Desde el Háblame de Horror de 1993 hasta su más nuevo Marteko Euriak de 2018, cada uno de sus álbumes ha servido como radiografía de un momento determinado del país. Sí, lo de las 1280 Almas no es simplemente música, es una construcción de memoria a través de un registro sonoro bañado con tintes de punk, algo de ska y sonidos tradicionales latinoamericanos.  

Sin duda alguna una de las bandas más importantes del país de los últimos años, un proyecto que no vive del pasado sino que encuentra a través de los años la madurez necesaria para saber decir que no, ya sea a festivales (Rock Al Parque) o a ligerezas y trivialidades.
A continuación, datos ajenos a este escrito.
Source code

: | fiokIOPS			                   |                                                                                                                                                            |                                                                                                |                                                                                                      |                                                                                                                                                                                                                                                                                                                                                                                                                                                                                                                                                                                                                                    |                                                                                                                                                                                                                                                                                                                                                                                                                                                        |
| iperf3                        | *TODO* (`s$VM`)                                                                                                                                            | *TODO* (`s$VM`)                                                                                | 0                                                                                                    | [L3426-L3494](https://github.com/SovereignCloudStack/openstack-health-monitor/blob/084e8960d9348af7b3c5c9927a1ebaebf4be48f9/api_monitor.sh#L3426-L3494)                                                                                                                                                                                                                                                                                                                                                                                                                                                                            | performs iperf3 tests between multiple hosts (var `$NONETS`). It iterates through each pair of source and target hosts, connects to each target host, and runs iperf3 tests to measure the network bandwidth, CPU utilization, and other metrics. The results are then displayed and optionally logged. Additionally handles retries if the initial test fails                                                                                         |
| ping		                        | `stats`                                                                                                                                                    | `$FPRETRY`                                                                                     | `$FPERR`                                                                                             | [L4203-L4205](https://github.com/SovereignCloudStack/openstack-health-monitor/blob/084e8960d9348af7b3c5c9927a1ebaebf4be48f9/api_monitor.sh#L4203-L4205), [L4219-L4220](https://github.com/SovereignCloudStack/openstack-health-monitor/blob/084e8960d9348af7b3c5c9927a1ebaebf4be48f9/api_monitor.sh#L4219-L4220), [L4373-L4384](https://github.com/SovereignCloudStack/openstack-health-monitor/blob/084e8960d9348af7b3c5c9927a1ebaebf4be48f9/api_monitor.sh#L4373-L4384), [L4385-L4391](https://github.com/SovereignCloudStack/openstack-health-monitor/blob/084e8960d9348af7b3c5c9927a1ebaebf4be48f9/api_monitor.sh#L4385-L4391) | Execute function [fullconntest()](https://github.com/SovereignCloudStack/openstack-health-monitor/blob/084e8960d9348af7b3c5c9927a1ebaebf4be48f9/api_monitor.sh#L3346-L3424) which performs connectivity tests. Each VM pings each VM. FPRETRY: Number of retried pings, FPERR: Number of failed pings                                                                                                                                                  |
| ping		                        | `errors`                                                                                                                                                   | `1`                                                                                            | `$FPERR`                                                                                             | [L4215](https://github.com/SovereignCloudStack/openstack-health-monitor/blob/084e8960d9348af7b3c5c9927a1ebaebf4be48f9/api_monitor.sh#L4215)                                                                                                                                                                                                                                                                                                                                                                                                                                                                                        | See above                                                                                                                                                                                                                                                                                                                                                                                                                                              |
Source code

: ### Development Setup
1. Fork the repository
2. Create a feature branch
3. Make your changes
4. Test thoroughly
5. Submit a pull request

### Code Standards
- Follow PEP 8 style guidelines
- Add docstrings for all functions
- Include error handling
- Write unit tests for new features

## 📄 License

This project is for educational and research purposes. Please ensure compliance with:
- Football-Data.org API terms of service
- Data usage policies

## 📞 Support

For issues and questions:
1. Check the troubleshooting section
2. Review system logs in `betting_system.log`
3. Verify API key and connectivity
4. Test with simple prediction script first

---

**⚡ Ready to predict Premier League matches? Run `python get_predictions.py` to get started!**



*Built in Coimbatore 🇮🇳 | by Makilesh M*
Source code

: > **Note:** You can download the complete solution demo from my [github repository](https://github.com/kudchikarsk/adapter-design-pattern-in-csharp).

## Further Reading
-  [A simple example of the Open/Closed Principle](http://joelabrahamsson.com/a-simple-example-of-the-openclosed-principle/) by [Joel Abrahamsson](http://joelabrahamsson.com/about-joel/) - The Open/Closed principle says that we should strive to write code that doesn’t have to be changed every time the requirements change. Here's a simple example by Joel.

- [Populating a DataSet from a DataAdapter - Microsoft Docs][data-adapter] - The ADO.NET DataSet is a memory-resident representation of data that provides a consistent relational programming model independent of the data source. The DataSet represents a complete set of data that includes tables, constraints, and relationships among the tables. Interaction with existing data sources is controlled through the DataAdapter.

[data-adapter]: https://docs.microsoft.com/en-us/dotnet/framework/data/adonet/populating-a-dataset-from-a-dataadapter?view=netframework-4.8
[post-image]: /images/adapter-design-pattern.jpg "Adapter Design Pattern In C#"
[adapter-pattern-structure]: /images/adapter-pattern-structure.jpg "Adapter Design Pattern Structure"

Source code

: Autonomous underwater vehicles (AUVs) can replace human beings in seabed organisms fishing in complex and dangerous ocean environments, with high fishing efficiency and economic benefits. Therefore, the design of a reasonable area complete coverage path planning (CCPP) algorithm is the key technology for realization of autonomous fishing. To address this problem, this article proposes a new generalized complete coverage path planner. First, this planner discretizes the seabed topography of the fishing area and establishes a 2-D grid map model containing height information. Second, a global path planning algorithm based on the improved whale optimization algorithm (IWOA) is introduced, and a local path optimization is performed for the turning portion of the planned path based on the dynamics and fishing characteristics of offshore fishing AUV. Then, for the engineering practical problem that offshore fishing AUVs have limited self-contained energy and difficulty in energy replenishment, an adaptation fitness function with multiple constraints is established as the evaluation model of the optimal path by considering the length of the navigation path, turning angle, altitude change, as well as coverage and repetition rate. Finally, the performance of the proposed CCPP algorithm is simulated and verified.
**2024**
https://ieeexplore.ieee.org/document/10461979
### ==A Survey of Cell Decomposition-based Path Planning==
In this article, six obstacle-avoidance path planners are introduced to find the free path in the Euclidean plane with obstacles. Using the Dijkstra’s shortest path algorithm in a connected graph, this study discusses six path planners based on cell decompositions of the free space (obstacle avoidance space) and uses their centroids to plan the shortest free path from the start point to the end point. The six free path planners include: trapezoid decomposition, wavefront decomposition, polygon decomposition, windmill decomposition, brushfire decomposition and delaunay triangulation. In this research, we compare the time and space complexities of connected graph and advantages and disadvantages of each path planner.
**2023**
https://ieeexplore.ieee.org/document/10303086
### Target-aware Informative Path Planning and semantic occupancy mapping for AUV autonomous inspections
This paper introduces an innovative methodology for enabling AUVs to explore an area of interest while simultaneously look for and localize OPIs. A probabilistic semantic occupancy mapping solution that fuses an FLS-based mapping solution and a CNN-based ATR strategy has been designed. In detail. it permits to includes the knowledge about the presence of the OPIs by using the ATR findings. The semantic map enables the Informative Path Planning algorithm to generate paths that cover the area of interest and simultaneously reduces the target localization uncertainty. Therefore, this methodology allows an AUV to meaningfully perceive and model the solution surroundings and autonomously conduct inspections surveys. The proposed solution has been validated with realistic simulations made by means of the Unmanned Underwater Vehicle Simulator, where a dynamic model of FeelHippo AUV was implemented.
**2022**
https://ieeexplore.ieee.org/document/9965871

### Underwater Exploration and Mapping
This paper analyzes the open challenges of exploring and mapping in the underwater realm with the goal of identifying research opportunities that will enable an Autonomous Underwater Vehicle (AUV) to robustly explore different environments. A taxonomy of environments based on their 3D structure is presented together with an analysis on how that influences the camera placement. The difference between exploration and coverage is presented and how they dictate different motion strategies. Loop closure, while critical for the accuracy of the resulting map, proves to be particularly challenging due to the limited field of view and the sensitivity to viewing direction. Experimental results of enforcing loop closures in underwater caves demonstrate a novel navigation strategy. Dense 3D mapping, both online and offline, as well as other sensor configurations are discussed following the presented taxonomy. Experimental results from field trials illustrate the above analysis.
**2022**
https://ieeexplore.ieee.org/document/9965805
Muestra de eso es su mas reciente disco, Marteko Euriak (2018,) el más sólido de su carrera en cuanto a propuesta y sonido que se posicionó como el lanzamiento más importante del 2018 en Radiónica.

En medio de un panorama en el que las bandas clásicas nacionales intentan actualizarse en discursos y estéticas, Marteko Euriak se planta como un manifiesto, como una muestra de que la madurez no va acompañada de ligerezas y mucho menos de trivialidades. Un placer desde el sonido, la producción y el concepto para los que siempre han seguido a las 1280 Almas, una gran carta de presentación para sus nuevos seguidores, y una cátedra de congruencia artística para toda una escena musical nacional. 

Y es precisamente esa congruencia la que ha hecho de las 1280 Almas un referente para nuevas generaciones de músicos que ven en su carrera un ejemplo a seguir. Desde El Otro Grupo, pasando por Electric Mistakes o Nanook El Último Esquimal, agrupaciones del nuevo sonido del rock colombiano, han hecho versiones de clásicos de la banda o han invitado a algunos de sus miembros a ser parte de sus conciertos. Esto demuestra la validez de un proyecto que, sin trauma alguno, se ha ido renovando, dejando una influencia imborrable en nuevos artistas nacionales que van tras sus pasos.

En uno de los mejores momentos de su carrera las 1280 Almas vuelven al Concierto Radiónica para seguir haciendo historia, para continuar escribiendo la memoria de un estilo y de una forma de vida y para presentar Marteko Euriak, el mejor disco hecho en Colombia en el año 2018.